Support templating of output secrets

[wnagele]

It would be great to be able to template the secrets created by the operator in a similar fashion as sealed secrets is supporting. For instance right now you cannot furnish a dockerconfigjson as you cannot set the type of the resulting secret. Neither can you add more labels/annotations to be able to hook it into other processes.

[brianramseyau]

I came here to add this request, so I will instead add my 2c to this issue instead.

While the above is better than nothing, I feel something more akin to the way that vault-secrets-operator handles it (see the spec for transform here: https://developer.hashicorp.com/vault/docs/platform/k8s/vso/api-reference#transformation) would be "more" useful and robust.

The ability to do significant transforms, add arbitrary secret key/values, etc are fundamentally basic requirements of this kind of system and if we are to take Secrets Manager seriously in the Corporate space (currently heavily dominated by HashiCorp Vault).

While I am trying this out in my HomeLab at the moment, I hope this may evolve in time to be such as a suitable replacement for current tooling.

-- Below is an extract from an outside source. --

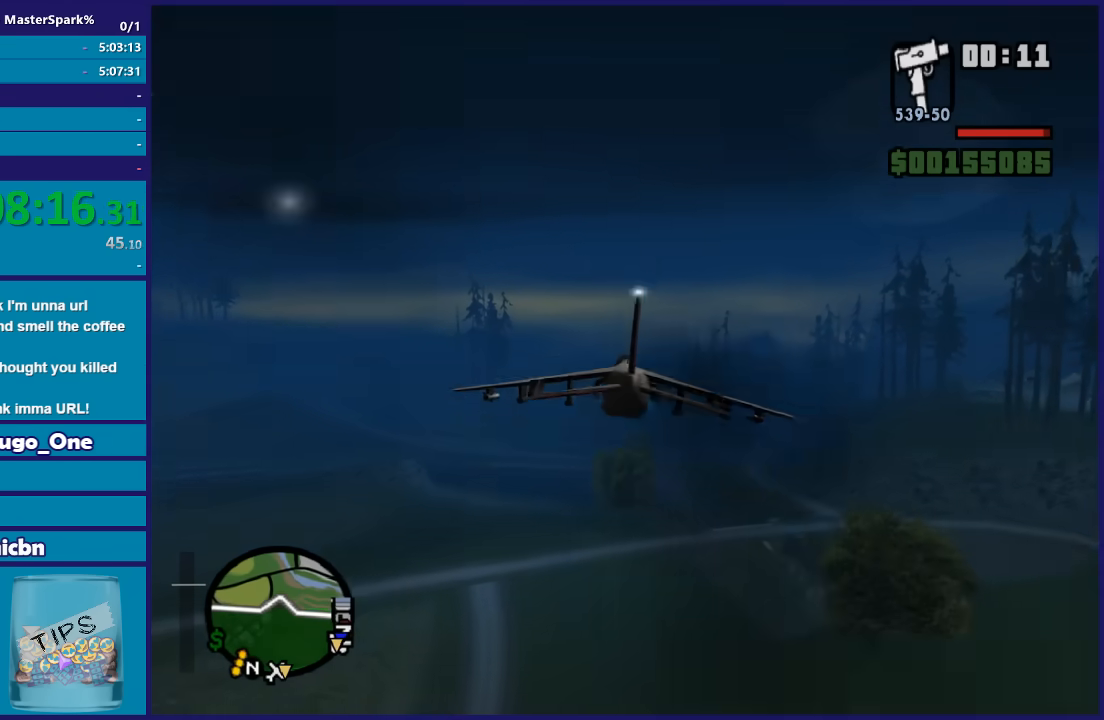
Gameplay with a controller (Xbox layout); each line is a JSON object with the inputs held at the frame after it. "events" lists button and stick changes between this image and that frame as [ms after this image, input, new state], when the widget could be followed in between.
{"buttons": ["R2"], "left_stick": "center", "right_stick": "center", "events": [[200, "left_stick", "center"]]}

I do feel however that one of the letdowns is in the SecretsManager itself, in that it can only store single key/value pairs not multiple like other solutions, the saving grace for this 1:1 limitation upstream would be a very robust operator making the trade-off more agreeable.

[jansgescheit]

we have the same problem with traefik as ingress controller where deployments use basic auth as middleware

[jon-hedgerows]

+1: I want to be able to annotate the secrets created by the operator.